Kevin Woodward: For those individuals who have severe disease, either requiring hospitalization or if they have underlying severe immunocompromise, we do have an antiviral treatment that’s available. It’s called TPOX or tecovirimat. This is a drug that’s been approved for smallpox. It’s not really been studied well for monkeypox at all; in fact, the approval for smallpox is based on animal studies, because we haven’t really had an outbreak of smallpox for many years. But in animal studies, it was very effective at preventing death from smallpox. Because the two viruses, smallpox and monkeypox, are quite related, the feeling is that it may be effective for that. We’ve used it as a treatment for those individuals who have severe disease. The question right now [to which the answer] we don’t know is, does it actually work? Anecdotally, some people get better very quickly when they get started on the medication and some people don’t. So we really don’t have good data on how this drug actually works for monkeypox. But for those individuals who have severe disease, it’s certainly something that we’ve been using.

Roman Jaeschke: Okay, then prevention. Maybe the last topic. What can be done about it on the public health level?

Kevin Woodward: Right now there’s vaccination campaigns that are underway in most countries within the world and certainly in Canada. We actually had a very good response by Public Health quite quickly to be able to get vaccine out to the groups who are at risk. And so now, certainly within Ontario, which is where I’m most familiar, in almost every Public Health jurisdiction they’re holding vaccine clinics for individuals. If someone is at risk for monkeypox, they should go out and access the vaccine. It is, again, a smallpox vaccine. There is some sort of low-level data in terms of case reports and case series where it does show efficacy in preventing disease from monkeypox. Again, because this is an emerging disease, we don’t have great data on what that level of protection is, but in the extrapolation from antibody levels and other studies, it’s probably around 80% to 85% once you get a full series of the vaccine. So being able to access vaccine I think is the number one thing that we can do in order to decrease the spread of monkeypox within the population.

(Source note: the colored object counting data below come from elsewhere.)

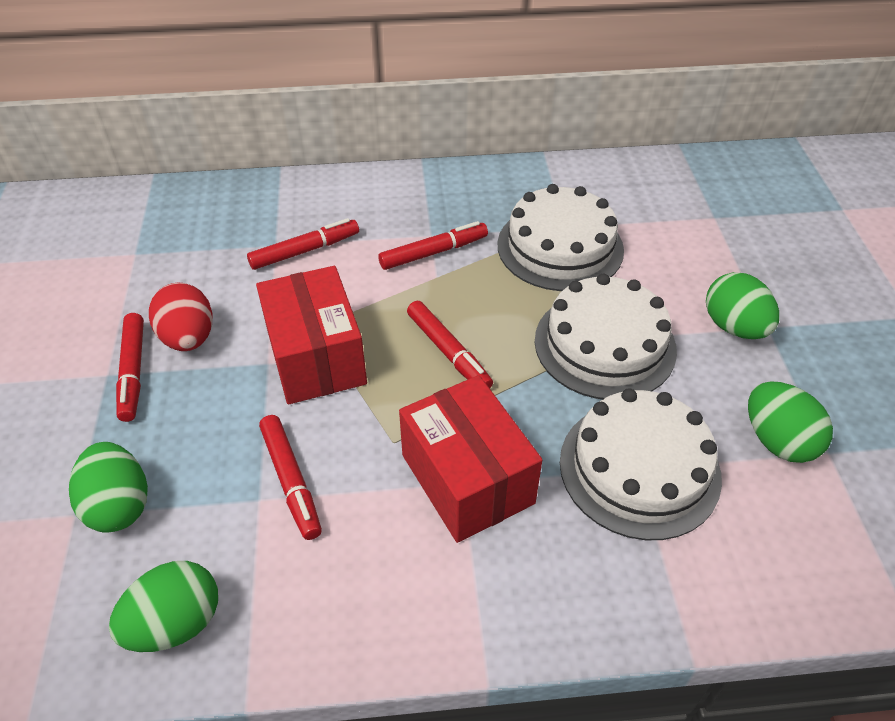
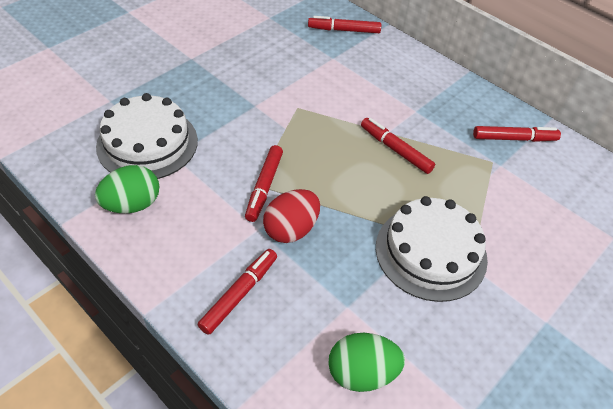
green egg: 4 -> 2
red box: 2 -> 0
white cake: 3 -> 2

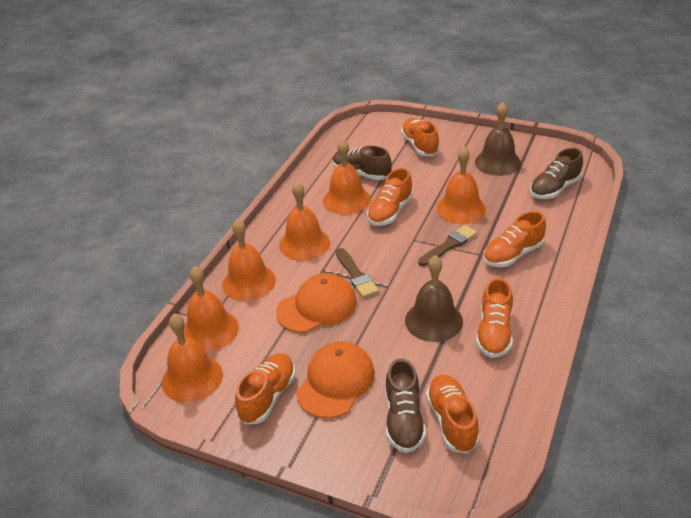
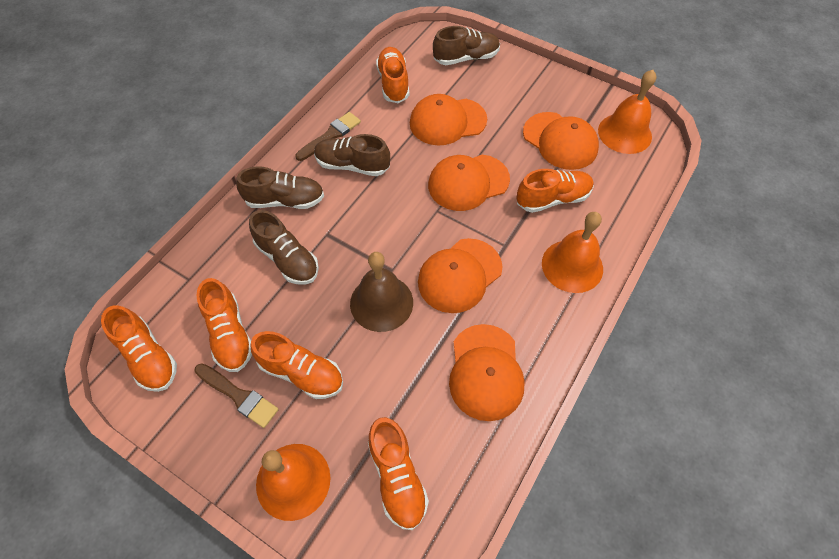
brown bell: 2 -> 1
brown shoe: 3 -> 4
orange bell: 6 -> 3
orange cap: 2 -> 5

Roman Jaeschke: Two things which strike me. One, maybe we should schedule another update in a month or so, so that we have new data. And maybe one other thing of interest: epidemiologically, we are talking about the world. A whole world? Or is it somehow concentrated?

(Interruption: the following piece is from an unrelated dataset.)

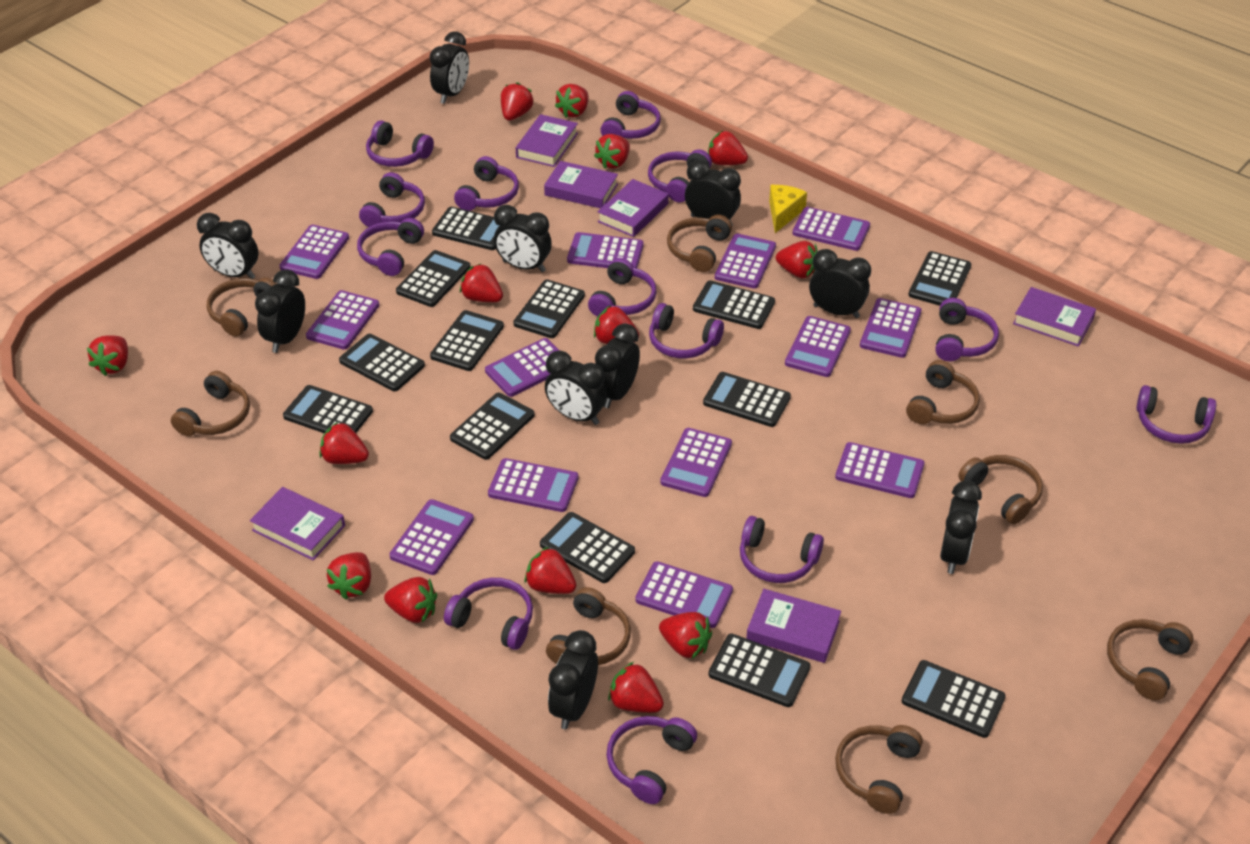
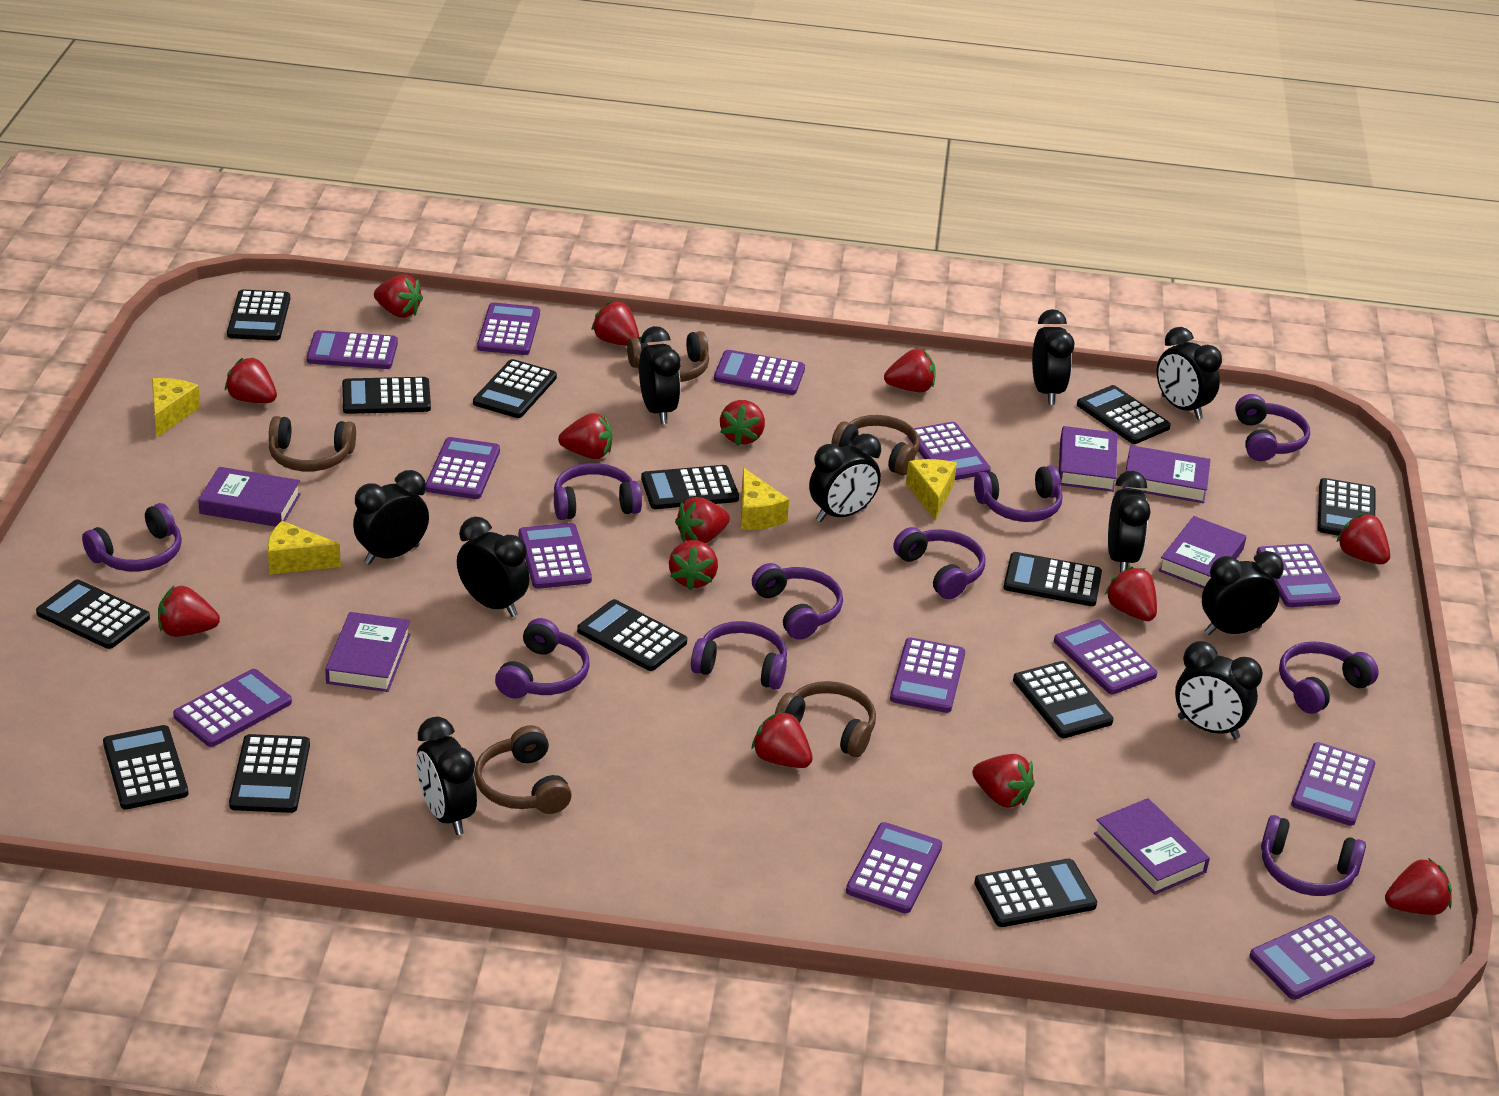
brown headphones: 8 -> 5
purple headphones: 13 -> 10
yellow cheese: 1 -> 4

Kevin Woodward: Certainly what we’re seeing right now is many, many countries. So if you look at the most recent data, there’s over 100 countries that have cases of monkeypox, and 93 of those have not historically reported monkeypox. With some of the places that haven’t reported any [cases], you do wonder if there’s just a lack of testing. But we are seeing the whole world being affected by this outbreak.

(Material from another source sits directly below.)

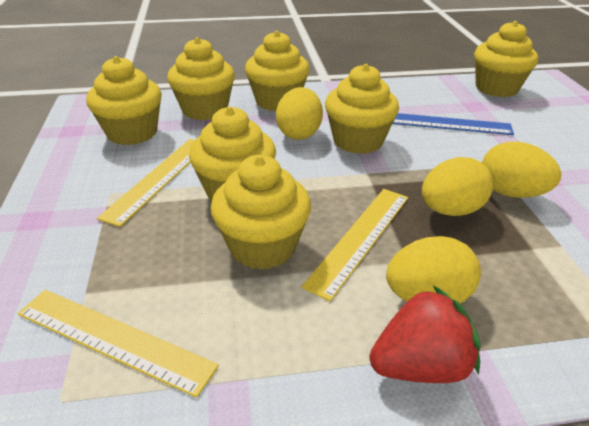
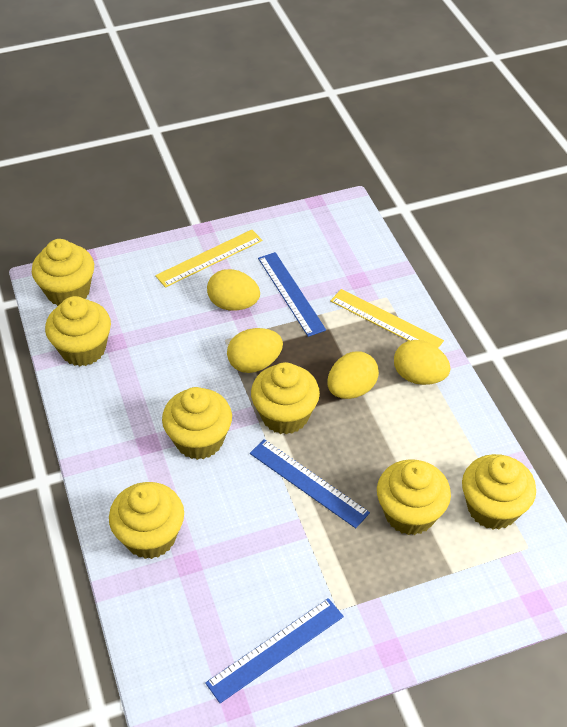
blue ruler: 1 -> 3
red strawberry: 1 -> 0
yellow ruler: 3 -> 2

Roman Jaeschke: So sooner or later, it may be there anyway. Professor Woodward, I really appreciate that update. As I said, we’ll try to book another one in a month or so and see. Hopefully there will be not too many exciting news about epidemiology and maybe something more about prevention and treatment. I really appreciate your expertise and your time. Thank you.

Kevin Woodward: No problem. Thanks very much.